[Records from a dataset]
+++
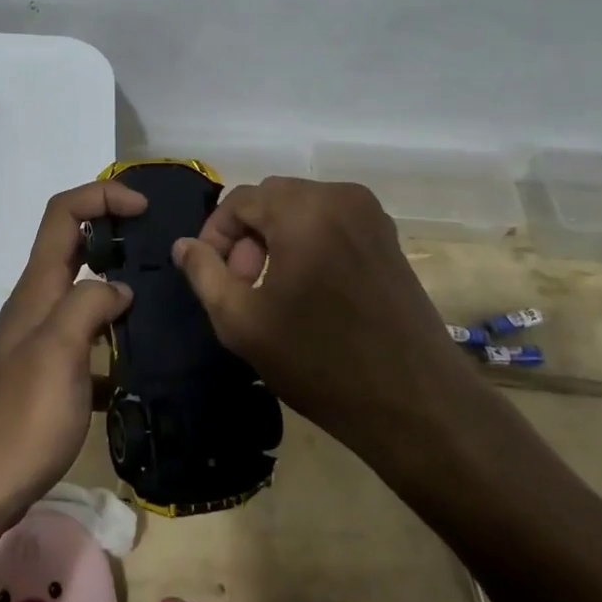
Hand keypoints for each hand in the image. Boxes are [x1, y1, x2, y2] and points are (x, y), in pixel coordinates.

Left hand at [0, 181, 144, 529]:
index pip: (64, 213)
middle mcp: (38, 302)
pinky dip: (116, 337)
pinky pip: (90, 339)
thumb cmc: (22, 417)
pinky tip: (145, 362)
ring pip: (84, 291)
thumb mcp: (60, 350)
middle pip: (75, 244)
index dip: (101, 196)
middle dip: (115, 232)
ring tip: (163, 298)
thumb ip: (89, 304)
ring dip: (119, 284)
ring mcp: (43, 339)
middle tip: (160, 247)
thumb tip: (120, 288)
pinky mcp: (52, 374)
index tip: (144, 208)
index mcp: (38, 286)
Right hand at [172, 177, 509, 479]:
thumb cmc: (322, 362)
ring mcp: (371, 214)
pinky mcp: (388, 237)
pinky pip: (330, 222)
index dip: (215, 235)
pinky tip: (308, 291)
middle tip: (242, 288)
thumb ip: (204, 274)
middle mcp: (340, 196)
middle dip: (246, 238)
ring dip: (275, 240)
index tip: (211, 276)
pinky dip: (308, 243)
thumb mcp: (243, 322)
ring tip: (271, 292)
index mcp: (304, 208)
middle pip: (271, 200)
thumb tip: (183, 245)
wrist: (418, 406)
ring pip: (301, 210)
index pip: (239, 200)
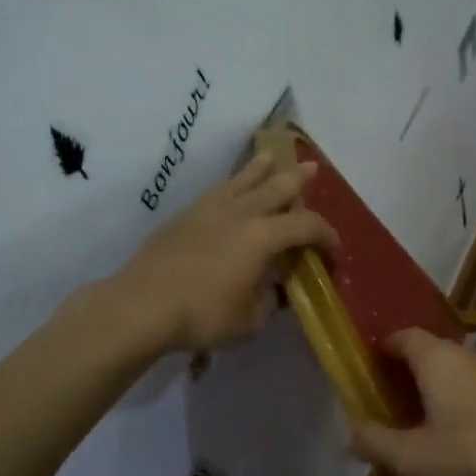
+++
> [Work to complete] Return the full set of lines above word for word and with no pictures.

> [Solution to this exercise]
Hand keypoints for each hand in the image. Boxes are [x1, y1, x2, y2] and points are (x, y), in pixel coordinates.

Left hand at [0, 181, 144, 529]:
index pip: (64, 213)
middle mcp: (38, 302)
pinky dip: (116, 337)
pinky pip: (90, 339)
thumb cmc: (22, 417)
pinky tip: (145, 362)
ring pip: (84, 291)
thumb mcp: (60, 350)
middle pip: (75, 244)
index dip: (101, 196)
middle dip: (115, 232)
ring tip: (163, 298)
thumb ip: (89, 304)
ring dip: (119, 284)
ring mcp: (43, 339)
middle tip: (160, 247)
thumb tip: (120, 288)
pinky mcp: (52, 374)
index tip: (144, 208)
index mcp: (38, 286)
Right hand at [172, 177, 509, 479]:
thumb cmc: (322, 362)
ring mcp: (371, 214)
pinky mcp: (388, 237)
pinky pip: (330, 222)
index dip: (215, 235)
pinky tip: (308, 291)
middle tip: (242, 288)
thumb ip: (204, 274)
middle mcp: (340, 196)
middle dip: (246, 238)
ring dip: (275, 240)
index tip: (211, 276)
pinky dip: (308, 243)
thumb mcp: (243, 322)
ring tip: (271, 292)
index mcp: (304, 208)
middle pip: (271, 200)
thumb tip: (183, 245)
wrist: (418, 406)
ring pip: (301, 210)
index pip: (239, 200)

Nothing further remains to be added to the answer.